Texto da página>
● ● ● ● ●
Conforme supra mencionado, estas normas de clarificação / harmonização ao nível europeu apenas entraram em vigor em 2020, i.e., em data posterior às operações controvertidas, cujas faturas foram emitidas entre novembro de 2018 e janeiro de 2019. Nesse período temporal, o direito português não previa obrigações concretas para efeitos da aplicação da isenção de IVA do art.º 14 do RITI. Sem prejuízo, existiam, à data, instruções emitidas pela AT sobre o tema da prova exigível para comprovação de transmissões intracomunitárias, em particular o ofício-circulado n.º 30009, de 10.12.1999, da Direção de Serviços do IVA, que foi posteriormente revogado pelo ofício-circulado n.º 30218/2020, de 03.02.2020, na sequência da aprovação do pacote de medidas acima referido.
● ● ● ● ●
Enunciado 1>
Indique se cada afirmação concorda com o texto da página, respondendo sim ou não e citando as palavras decisivas: (a) as normas europeias de clarificação entraram em vigor em 2020; (b) o ofício-circulado n.º 30009 foi revogado em 1999; (c) no período das operações controvertidas, o direito português previa obrigações concretas para a isenção do art.º 14 do RITI.
Enunciado 2>
Reescreva tudo, desde o início das entradas até à linha que contém "51: (1230, 527)", inclusive, trocando "images" por "frames" e mantendo o resto inalterado. Deixe as imagens de fora da resposta.
O texto da página e as entradas não têm qualquer relação entre si.
● ● ● ● ●
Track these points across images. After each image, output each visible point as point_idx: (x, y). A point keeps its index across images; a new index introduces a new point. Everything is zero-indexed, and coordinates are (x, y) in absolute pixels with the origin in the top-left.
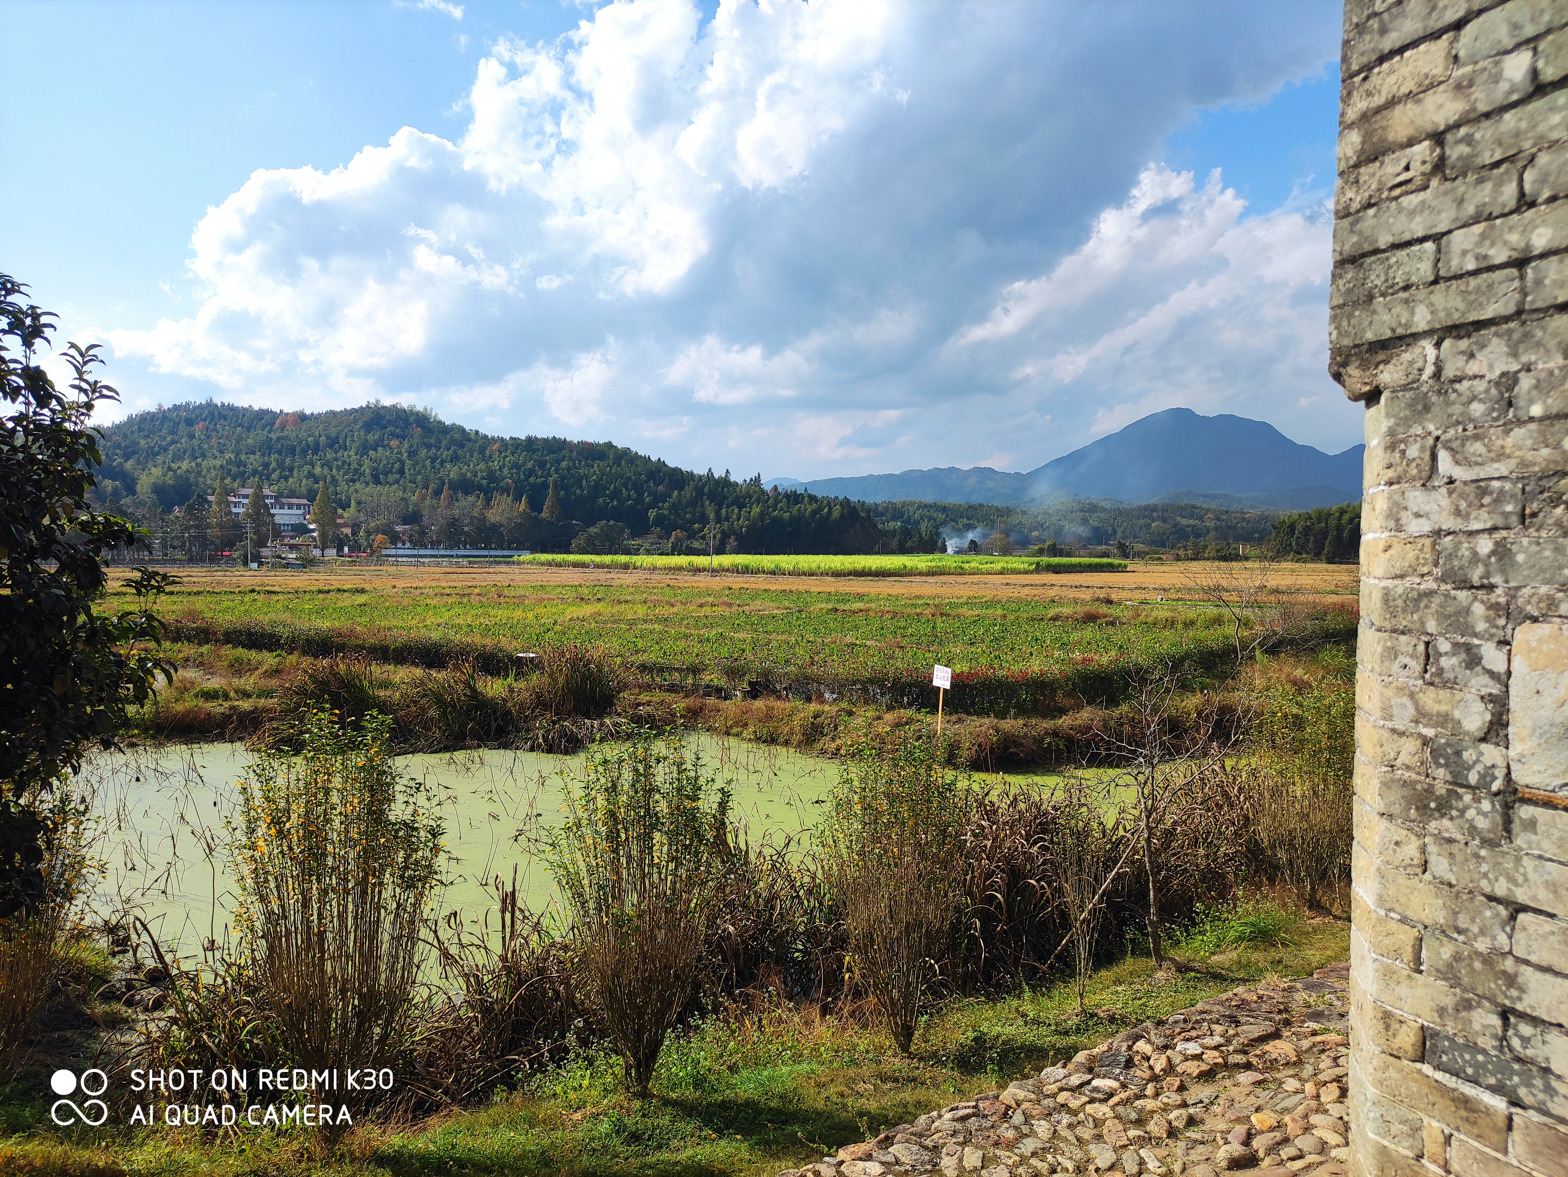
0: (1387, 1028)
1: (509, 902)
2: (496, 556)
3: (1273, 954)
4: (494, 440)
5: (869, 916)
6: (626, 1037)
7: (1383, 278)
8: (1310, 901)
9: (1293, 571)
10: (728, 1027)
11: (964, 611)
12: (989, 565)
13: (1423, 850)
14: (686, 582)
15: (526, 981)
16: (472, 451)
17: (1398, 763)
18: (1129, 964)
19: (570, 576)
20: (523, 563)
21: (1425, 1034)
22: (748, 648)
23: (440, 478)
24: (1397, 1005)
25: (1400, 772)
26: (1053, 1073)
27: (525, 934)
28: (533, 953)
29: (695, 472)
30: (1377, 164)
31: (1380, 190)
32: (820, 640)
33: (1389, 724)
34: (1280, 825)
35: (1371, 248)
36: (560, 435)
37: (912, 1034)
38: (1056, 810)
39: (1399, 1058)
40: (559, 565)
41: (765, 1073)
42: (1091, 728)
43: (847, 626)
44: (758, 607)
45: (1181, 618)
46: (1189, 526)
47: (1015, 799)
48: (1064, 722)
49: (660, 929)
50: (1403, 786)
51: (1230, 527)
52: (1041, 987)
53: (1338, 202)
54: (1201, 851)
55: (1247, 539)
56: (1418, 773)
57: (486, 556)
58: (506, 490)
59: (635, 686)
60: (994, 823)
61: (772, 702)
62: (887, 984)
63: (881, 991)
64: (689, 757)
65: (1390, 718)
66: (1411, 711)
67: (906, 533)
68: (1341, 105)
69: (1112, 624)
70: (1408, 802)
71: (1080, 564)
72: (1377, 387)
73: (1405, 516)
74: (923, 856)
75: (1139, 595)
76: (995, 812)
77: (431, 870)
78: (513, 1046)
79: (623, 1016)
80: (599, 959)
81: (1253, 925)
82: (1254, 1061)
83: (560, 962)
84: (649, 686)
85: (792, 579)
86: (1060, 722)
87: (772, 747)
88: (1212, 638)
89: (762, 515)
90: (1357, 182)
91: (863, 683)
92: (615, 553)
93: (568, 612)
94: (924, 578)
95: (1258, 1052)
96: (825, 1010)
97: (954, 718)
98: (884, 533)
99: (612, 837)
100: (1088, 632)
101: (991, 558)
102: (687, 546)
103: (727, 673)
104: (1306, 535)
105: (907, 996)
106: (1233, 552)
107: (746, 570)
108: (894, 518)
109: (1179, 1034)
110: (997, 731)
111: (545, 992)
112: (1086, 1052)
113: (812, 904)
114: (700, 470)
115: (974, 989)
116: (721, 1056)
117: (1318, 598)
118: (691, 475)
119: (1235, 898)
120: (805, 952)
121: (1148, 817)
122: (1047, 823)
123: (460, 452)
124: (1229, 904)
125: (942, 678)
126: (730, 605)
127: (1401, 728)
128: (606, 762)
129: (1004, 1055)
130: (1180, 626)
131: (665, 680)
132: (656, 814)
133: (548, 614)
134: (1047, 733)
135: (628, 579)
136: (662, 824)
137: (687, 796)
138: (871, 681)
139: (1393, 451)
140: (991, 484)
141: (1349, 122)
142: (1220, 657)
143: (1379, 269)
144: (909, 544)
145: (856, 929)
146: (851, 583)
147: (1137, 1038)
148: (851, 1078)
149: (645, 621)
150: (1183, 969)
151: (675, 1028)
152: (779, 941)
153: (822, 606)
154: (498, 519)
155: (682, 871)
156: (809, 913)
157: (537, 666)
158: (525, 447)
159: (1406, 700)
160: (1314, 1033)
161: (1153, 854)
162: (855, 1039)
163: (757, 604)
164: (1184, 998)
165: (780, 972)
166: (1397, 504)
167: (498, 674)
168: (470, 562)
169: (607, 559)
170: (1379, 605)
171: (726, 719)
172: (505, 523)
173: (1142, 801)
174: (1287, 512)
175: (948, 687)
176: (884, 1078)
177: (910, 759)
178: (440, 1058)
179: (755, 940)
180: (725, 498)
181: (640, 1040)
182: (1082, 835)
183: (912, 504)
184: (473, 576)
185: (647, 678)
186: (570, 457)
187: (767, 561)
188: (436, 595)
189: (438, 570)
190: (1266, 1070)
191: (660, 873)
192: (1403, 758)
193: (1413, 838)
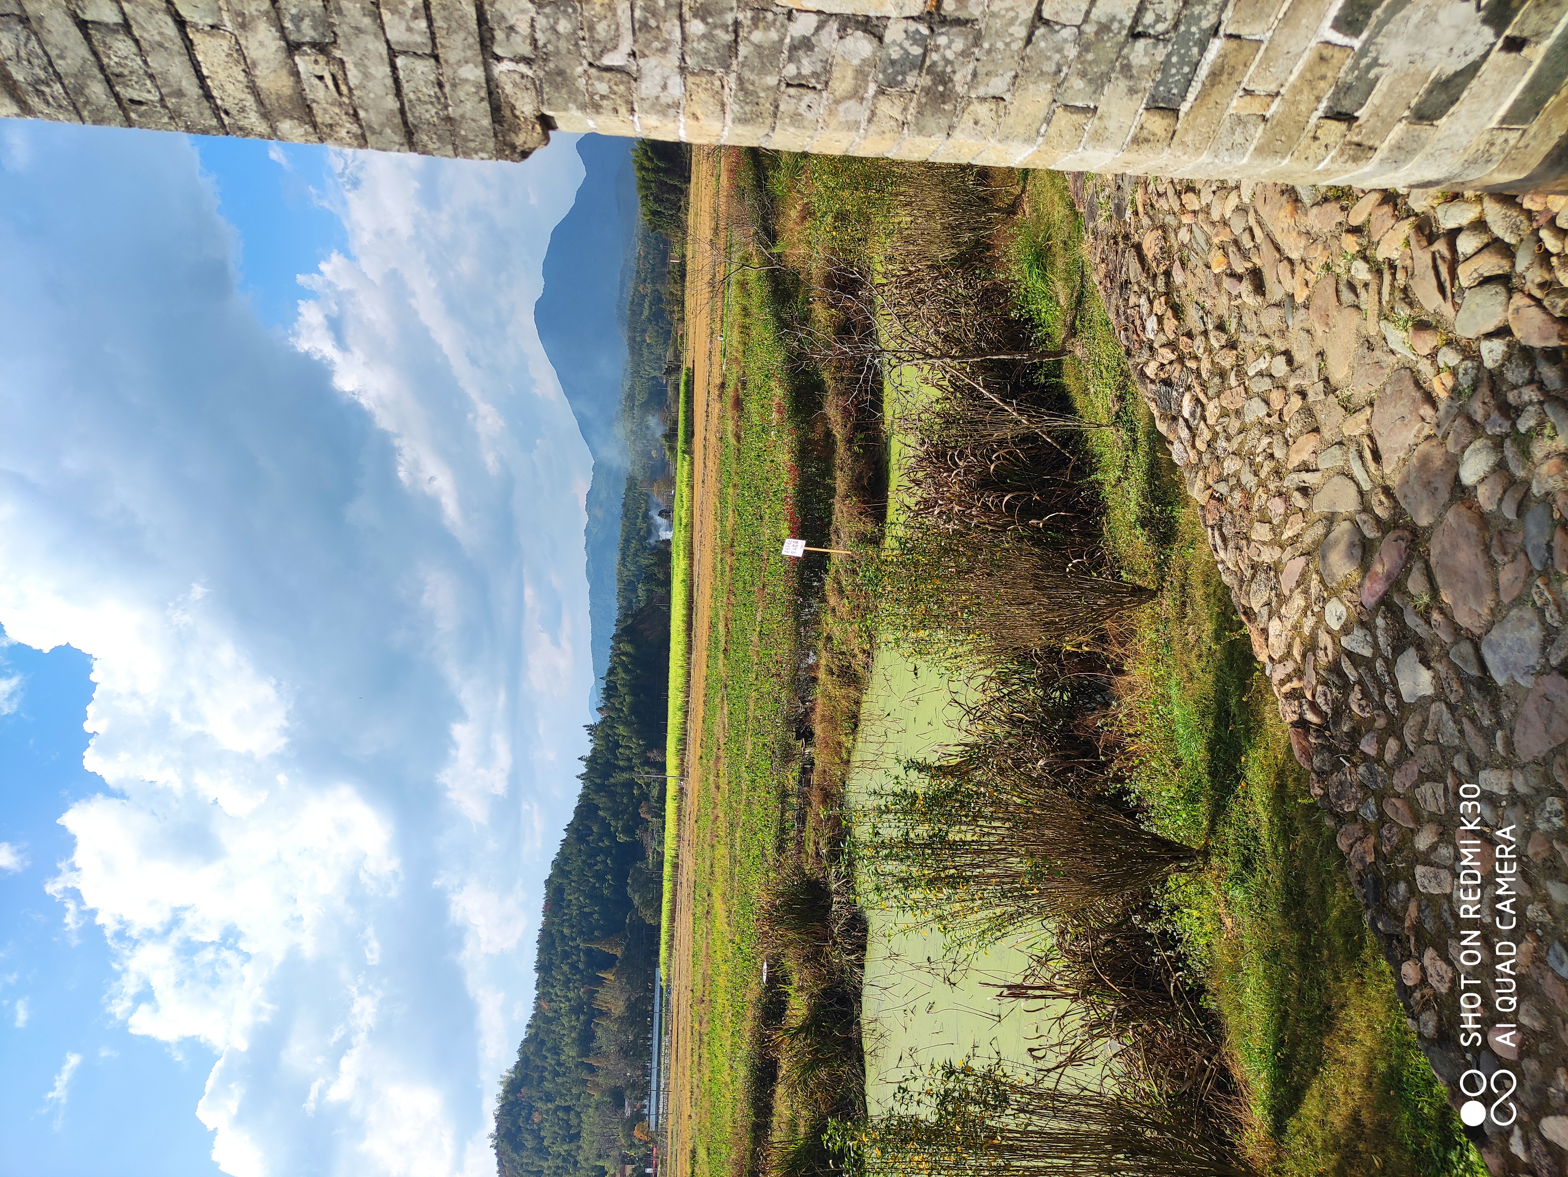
0: (1147, 141)
1: (1017, 991)
2: (661, 1004)
3: (1058, 249)
4: (538, 1007)
5: (1027, 625)
6: (1148, 872)
7: (430, 106)
8: (1008, 214)
9: (696, 214)
10: (1136, 767)
11: (729, 525)
12: (684, 499)
13: (982, 99)
14: (693, 803)
15: (1096, 974)
16: (549, 1032)
17: (900, 118)
18: (1068, 380)
19: (683, 926)
20: (668, 975)
21: (1153, 107)
22: (762, 740)
23: (576, 1066)
24: (1126, 131)
25: (909, 117)
26: (1178, 453)
27: (1050, 975)
28: (1069, 966)
29: (580, 792)
30: (314, 105)
31: (340, 105)
32: (756, 667)
33: (864, 124)
34: (938, 237)
35: (399, 116)
36: (536, 935)
37: (1140, 587)
38: (924, 442)
39: (1174, 132)
40: (672, 937)
41: (1181, 731)
42: (845, 408)
43: (741, 640)
44: (721, 730)
45: (739, 319)
46: (651, 308)
47: (913, 481)
48: (839, 433)
49: (1044, 835)
50: (922, 115)
51: (653, 271)
52: (1091, 463)
53: (350, 145)
54: (963, 310)
55: (664, 256)
56: (911, 100)
57: (661, 1016)
58: (592, 994)
59: (799, 858)
60: (936, 502)
61: (816, 717)
62: (1093, 610)
63: (1099, 616)
64: (873, 802)
65: (857, 123)
66: (852, 104)
67: (650, 578)
68: (252, 137)
69: (744, 383)
70: (937, 111)
71: (686, 412)
72: (537, 118)
73: (665, 99)
74: (970, 570)
75: (717, 358)
76: (926, 501)
77: (988, 1076)
78: (1160, 989)
79: (1129, 874)
80: (1075, 898)
81: (1031, 266)
82: (1162, 268)
83: (1077, 938)
84: (799, 843)
85: (693, 694)
86: (838, 436)
87: (862, 717)
88: (759, 291)
89: (626, 724)
90: (331, 126)
91: (799, 625)
92: (661, 877)
93: (721, 928)
94: (696, 563)
95: (1154, 264)
96: (1119, 671)
97: (834, 537)
98: (649, 600)
99: (953, 882)
100: (752, 407)
101: (677, 496)
102: (657, 802)
103: (787, 762)
104: (662, 201)
105: (1104, 590)
106: (677, 268)
107: (683, 741)
108: (635, 590)
109: (1138, 335)
110: (848, 496)
111: (1106, 954)
112: (1157, 422)
113: (1017, 681)
114: (578, 787)
115: (1095, 526)
116: (1165, 775)
117: (723, 193)
118: (583, 797)
119: (1006, 280)
120: (1062, 689)
121: (931, 357)
122: (937, 452)
123: (549, 1045)
124: (1012, 287)
125: (795, 548)
126: (718, 758)
127: (867, 113)
128: (878, 889)
129: (1157, 500)
130: (748, 321)
131: (793, 826)
132: (930, 837)
133: (722, 949)
134: (849, 449)
135: (688, 864)
136: (940, 830)
137: (913, 804)
138: (797, 617)
139: (601, 106)
140: (603, 495)
141: (269, 130)
142: (778, 284)
143: (420, 110)
144: (661, 576)
145: (1040, 639)
146: (698, 634)
147: (1142, 374)
148: (1183, 647)
149: (732, 846)
150: (1073, 332)
151: (1140, 821)
152: (1054, 712)
153: (721, 663)
154: (621, 1003)
155: (988, 811)
156: (1025, 684)
157: (777, 961)
158: (546, 973)
159: (841, 108)
160: (1136, 213)
161: (965, 353)
162: (1146, 642)
163: (718, 730)
164: (1100, 332)
165: (1083, 715)
166: (653, 106)
167: (784, 1003)
168: (666, 1033)
169: (667, 886)
170: (749, 128)
171: (833, 764)
172: (626, 995)
173: (915, 362)
174: (639, 217)
175: (804, 542)
176: (1182, 615)
177: (874, 581)
178: (1174, 1066)
179: (1051, 738)
180: (608, 762)
181: (1151, 858)
182: (948, 420)
183: (620, 573)
184: (680, 1030)
185: (791, 845)
186: (559, 924)
187: (674, 719)
188: (699, 1071)
189: (673, 1069)
190: (1170, 258)
191: (989, 834)
192: (896, 113)
193: (971, 108)
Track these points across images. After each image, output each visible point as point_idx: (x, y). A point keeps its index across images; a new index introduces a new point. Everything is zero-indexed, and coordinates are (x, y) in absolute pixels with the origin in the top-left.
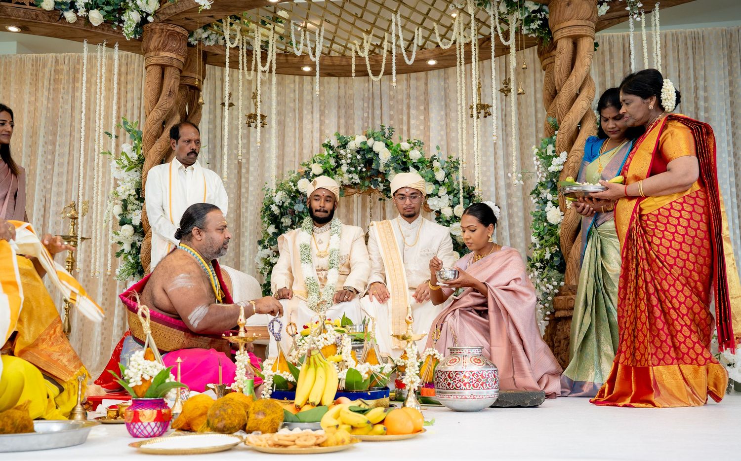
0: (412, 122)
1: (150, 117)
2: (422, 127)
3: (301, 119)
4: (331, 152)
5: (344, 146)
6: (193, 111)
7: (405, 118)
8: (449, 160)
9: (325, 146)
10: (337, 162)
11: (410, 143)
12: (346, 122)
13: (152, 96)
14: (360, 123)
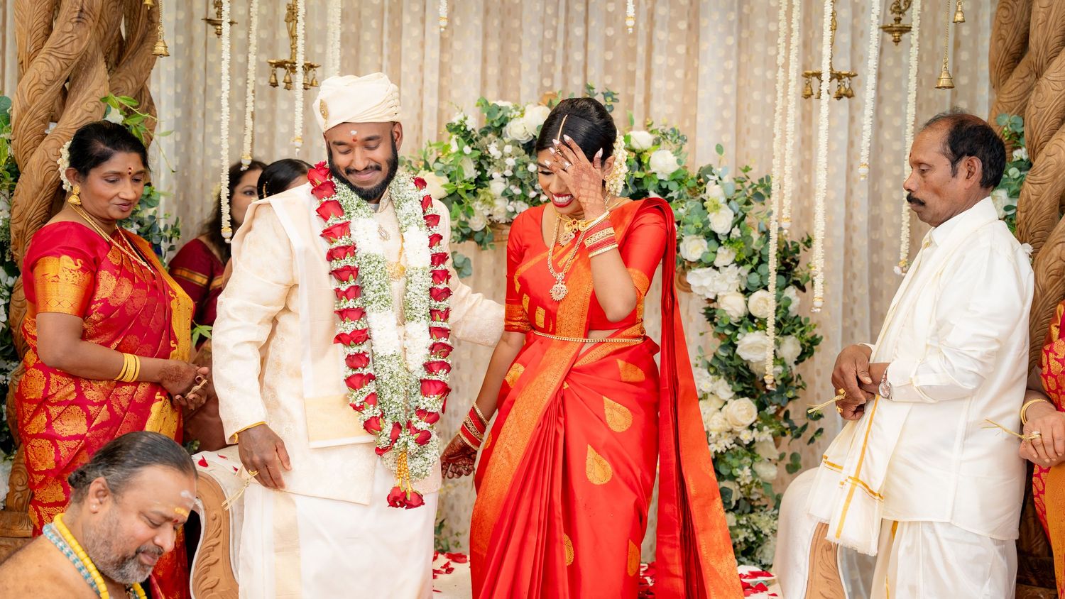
0: (659, 60)
1: (30, 74)
2: (679, 73)
3: (397, 34)
4: (467, 149)
5: (497, 128)
6: (138, 36)
7: (641, 50)
8: (743, 175)
9: (454, 129)
10: (480, 167)
11: (651, 132)
12: (502, 48)
13: (36, 19)
14: (536, 55)
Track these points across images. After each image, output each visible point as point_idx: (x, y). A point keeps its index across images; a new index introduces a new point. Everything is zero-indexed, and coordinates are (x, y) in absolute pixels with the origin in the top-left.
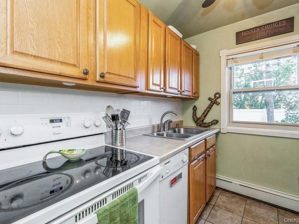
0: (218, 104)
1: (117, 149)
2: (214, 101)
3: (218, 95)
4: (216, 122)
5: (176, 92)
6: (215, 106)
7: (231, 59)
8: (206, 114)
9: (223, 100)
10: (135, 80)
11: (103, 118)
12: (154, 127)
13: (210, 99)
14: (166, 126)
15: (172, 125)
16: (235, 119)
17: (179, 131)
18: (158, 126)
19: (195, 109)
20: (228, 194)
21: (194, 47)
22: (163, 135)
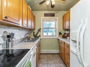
0: (40, 31)
1: (9, 50)
2: (39, 30)
3: (40, 29)
4: (40, 36)
5: (30, 27)
6: (39, 32)
7: (43, 20)
8: (37, 34)
9: (41, 30)
10: (19, 22)
11: (1, 37)
12: (22, 39)
13: (38, 30)
14: (26, 38)
15: (28, 38)
16: (44, 35)
17: (30, 40)
18: (23, 38)
19: (34, 33)
20: (43, 54)
21: (34, 14)
22: (26, 41)
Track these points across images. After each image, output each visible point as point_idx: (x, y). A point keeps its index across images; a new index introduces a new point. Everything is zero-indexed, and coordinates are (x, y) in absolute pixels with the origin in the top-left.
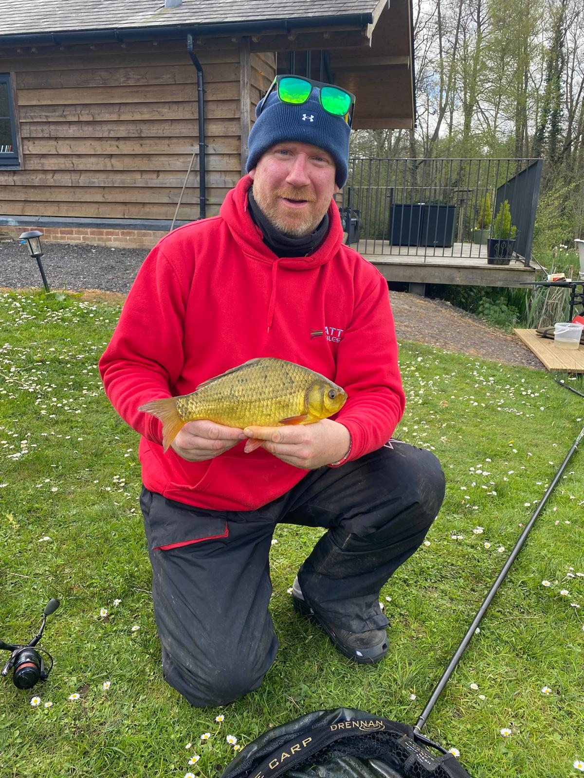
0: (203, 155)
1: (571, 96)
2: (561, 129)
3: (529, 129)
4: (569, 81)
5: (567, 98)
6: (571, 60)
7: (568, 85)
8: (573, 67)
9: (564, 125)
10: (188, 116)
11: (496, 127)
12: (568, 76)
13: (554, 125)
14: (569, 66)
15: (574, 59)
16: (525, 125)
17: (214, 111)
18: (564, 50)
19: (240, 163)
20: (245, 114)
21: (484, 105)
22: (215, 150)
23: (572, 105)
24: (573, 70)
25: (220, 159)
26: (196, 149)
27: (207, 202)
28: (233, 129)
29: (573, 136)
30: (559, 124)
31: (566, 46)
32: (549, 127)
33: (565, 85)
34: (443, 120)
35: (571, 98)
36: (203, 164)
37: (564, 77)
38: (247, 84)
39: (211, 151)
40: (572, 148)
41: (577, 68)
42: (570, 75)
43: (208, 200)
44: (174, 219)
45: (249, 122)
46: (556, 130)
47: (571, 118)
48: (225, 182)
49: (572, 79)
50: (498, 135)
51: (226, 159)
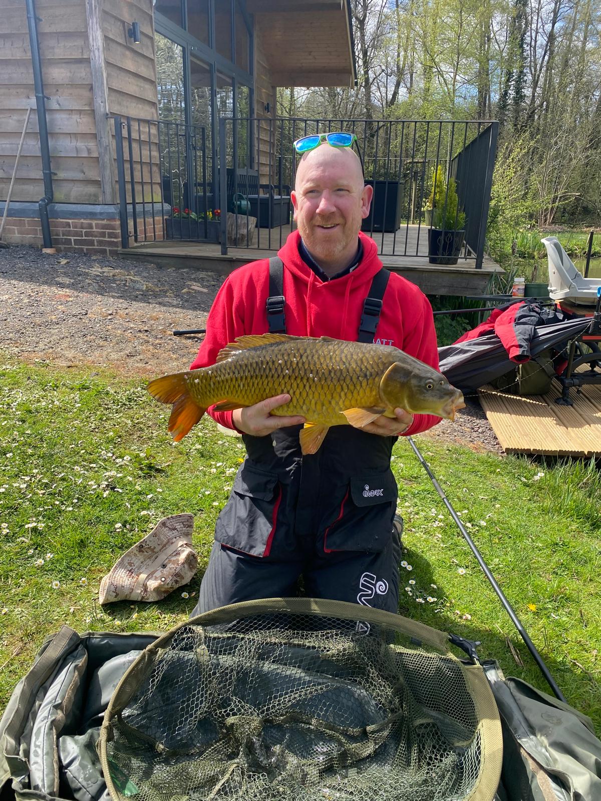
● ● ● ● ●
Resolução escrita 1>
(a) Sim: «apenas entraram em vigor em 2020».
(b) Não: «que foi posteriormente revogado pelo ofício-circulado n.º 30218/2020, de 03.02.2020».
(c) Não: «o direito português não previa obrigações concretas para efeitos da aplicação da isenção de IVA do art.º 14 do RITI».

Resolução escrita 2>
Track these points across frames. After each image, output each visible point as point_idx: (x, y). A point keeps its index across frames; a new index introduces a new point. Everything is zero-indexed, and coordinates are (x, y) in absolute pixels with the origin in the top-left.
0: (1387, 1028)
1: (509, 902)
2: (496, 556)
3: (1273, 954)
4: (494, 440)
5: (869, 916)
6: (626, 1037)
7: (1383, 278)
8: (1310, 901)
9: (1293, 571)
10: (728, 1027)
11: (964, 611)
12: (989, 565)
13: (1423, 850)
14: (686, 582)
15: (526, 981)
16: (472, 451)
17: (1398, 763)
18: (1129, 964)
19: (570, 576)
20: (523, 563)
21: (1425, 1034)
22: (748, 648)
23: (440, 478)
24: (1397, 1005)
25: (1400, 772)
26: (1053, 1073)
27: (525, 934)
28: (533, 953)
29: (695, 472)
30: (1377, 164)
31: (1380, 190)
32: (820, 640)
33: (1389, 724)
34: (1280, 825)
35: (1371, 248)
36: (560, 435)
37: (912, 1034)
38: (1056, 810)
39: (1399, 1058)
40: (559, 565)
41: (765, 1073)
42: (1091, 728)
43: (847, 626)
44: (758, 607)
45: (1181, 618)
46: (1189, 526)
47: (1015, 799)
48: (1064, 722)
49: (660, 929)
50: (1403, 786)
51: (1230, 527)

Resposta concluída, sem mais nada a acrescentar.